Less water hurts most crops, but Teves said two are especially sensitive to the lack of water.

“Whole leafy vegetables and taro. Taro cannot handle this. In these kind of conditions, the (taro) get really stressed. It might affect the quality of the dry land and wetland taro. But the leafy vegetables, lettuces–the mustards and those kinds of crops–they really suffer under these conditions. It tastes really bitter. But across the board, most of the crops in Hawaii don’t like these kind of conditions.”

Maui County Farm Bureau Executive Director Warren Watanabe said during a drought, the county limits water consumption which will ultimately impact the amount of locally grown produce.

“The farmers on Maui have a 90-day grace period before they have to reduce their water usage from the county water system. However, if the drought persists, they will have to reduce their plantings. And this will affect the volume of product from our local farmers. That affects the supplies in the near future,” Watanabe explained.

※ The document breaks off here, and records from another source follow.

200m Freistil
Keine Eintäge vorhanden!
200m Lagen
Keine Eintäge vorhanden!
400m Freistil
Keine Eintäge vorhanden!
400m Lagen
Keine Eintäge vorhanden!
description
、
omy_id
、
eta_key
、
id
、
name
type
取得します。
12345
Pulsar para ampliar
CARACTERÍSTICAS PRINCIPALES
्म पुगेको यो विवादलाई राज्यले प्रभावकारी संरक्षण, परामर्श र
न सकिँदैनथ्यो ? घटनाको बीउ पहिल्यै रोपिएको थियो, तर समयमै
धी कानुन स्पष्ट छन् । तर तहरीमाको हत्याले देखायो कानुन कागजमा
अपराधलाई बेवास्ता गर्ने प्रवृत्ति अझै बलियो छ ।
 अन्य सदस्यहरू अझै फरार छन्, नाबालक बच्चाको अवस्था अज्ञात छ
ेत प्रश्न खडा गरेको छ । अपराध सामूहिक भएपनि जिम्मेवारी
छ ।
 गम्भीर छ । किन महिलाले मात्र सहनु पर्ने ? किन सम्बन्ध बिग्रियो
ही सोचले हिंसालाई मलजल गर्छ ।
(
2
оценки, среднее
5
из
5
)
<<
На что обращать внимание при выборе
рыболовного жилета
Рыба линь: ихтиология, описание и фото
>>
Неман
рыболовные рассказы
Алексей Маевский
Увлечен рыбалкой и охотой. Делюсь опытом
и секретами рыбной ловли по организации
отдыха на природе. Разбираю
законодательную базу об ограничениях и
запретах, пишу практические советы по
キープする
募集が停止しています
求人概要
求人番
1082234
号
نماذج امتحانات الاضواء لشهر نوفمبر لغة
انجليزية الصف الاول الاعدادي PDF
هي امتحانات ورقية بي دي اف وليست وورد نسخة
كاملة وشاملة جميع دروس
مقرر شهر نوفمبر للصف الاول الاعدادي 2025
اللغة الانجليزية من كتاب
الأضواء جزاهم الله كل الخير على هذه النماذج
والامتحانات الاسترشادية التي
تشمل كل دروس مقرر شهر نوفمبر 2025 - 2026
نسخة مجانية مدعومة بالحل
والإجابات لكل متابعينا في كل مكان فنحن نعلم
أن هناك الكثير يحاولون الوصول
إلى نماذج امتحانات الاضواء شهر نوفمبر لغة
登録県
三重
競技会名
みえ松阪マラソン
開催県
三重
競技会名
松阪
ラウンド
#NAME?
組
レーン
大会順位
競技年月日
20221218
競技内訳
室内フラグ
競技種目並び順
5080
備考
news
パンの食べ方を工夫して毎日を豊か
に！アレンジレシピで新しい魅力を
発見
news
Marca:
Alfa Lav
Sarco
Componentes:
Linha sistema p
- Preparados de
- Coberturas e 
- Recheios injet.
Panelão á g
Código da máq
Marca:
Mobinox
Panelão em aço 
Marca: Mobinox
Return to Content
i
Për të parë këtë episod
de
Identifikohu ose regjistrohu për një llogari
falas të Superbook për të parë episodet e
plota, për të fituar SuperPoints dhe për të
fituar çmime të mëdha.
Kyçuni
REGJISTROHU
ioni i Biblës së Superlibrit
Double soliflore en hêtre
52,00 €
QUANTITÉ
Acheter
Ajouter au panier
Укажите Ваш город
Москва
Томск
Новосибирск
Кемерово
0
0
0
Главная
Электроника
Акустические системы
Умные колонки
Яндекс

Watanabe said ranchers are also being impacted.

“They are the ones that really get hit particularly hard with droughts. Most of the pastures are un-irrigated. So they depend a lot on rainfall. And with this dry situation, the pastures are not in a good condition. There are problems feeding the cattle properly,” Watanabe said.

Many ranchers are forced to ship their cattle to the mainland, which results in a reduction of their herd and equals less locally sourced meat in our grocery stores.

But the most dangerous side effect of drought? Wildfires.

“The biggest problem is the wildfire threat. We have really bad conditions with wildfires as we get into the late summertime period where we’ve been dry for quite a while now,” Ballard said.

Both Maui and Oahu have already seen a number of brush fires.

Ballard said dry conditions will likely continue into the early part of fall.

“Maybe as we get closer to the holiday season we could start to see rainfall becoming more plentiful. Again, it’s a long-range outlook so it’s not set in stone, but the trend that we’re seeing would be a switch to more wet conditions closer to the holidays or perhaps early next year.”